From the line containing "Na samom kraju, mladi" down to the line containing "Goražda zažele uspjeh" in the records below, reproduce every line exactly, ends included, and omit all others.
═════ Information shown ═════
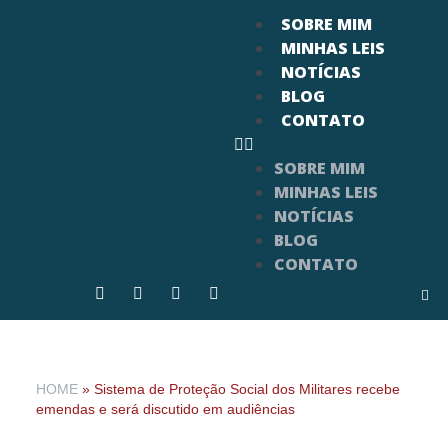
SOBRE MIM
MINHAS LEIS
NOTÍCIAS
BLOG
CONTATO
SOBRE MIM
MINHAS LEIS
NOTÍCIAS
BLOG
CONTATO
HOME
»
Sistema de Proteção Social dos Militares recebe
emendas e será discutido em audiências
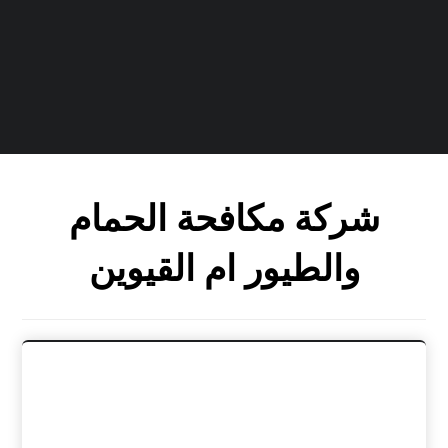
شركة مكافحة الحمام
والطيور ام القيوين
═════
═════ Information shown ═════
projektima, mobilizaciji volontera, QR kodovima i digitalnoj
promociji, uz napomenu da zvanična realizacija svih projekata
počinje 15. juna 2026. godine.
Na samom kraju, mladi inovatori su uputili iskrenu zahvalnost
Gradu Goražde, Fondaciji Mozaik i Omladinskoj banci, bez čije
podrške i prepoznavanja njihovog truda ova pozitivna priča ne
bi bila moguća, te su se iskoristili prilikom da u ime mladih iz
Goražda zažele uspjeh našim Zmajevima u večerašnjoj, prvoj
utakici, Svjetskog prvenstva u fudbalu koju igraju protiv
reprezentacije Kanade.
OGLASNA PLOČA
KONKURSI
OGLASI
═════
● **Written solution**:
Na samom kraju, mladi inovatori su uputili iskrenu zahvalnost
Gradu Goražde, Fondaciji Mozaik i Omladinskoj banci, bez čije
podrške i prepoznavanja njihovog truda ova pozitivna priča ne
bi bila moguća, te su se iskoristili prilikom da u ime mladih iz
Goražda zažele uspjeh našim Zmajevima u večerašnjoj, prvoj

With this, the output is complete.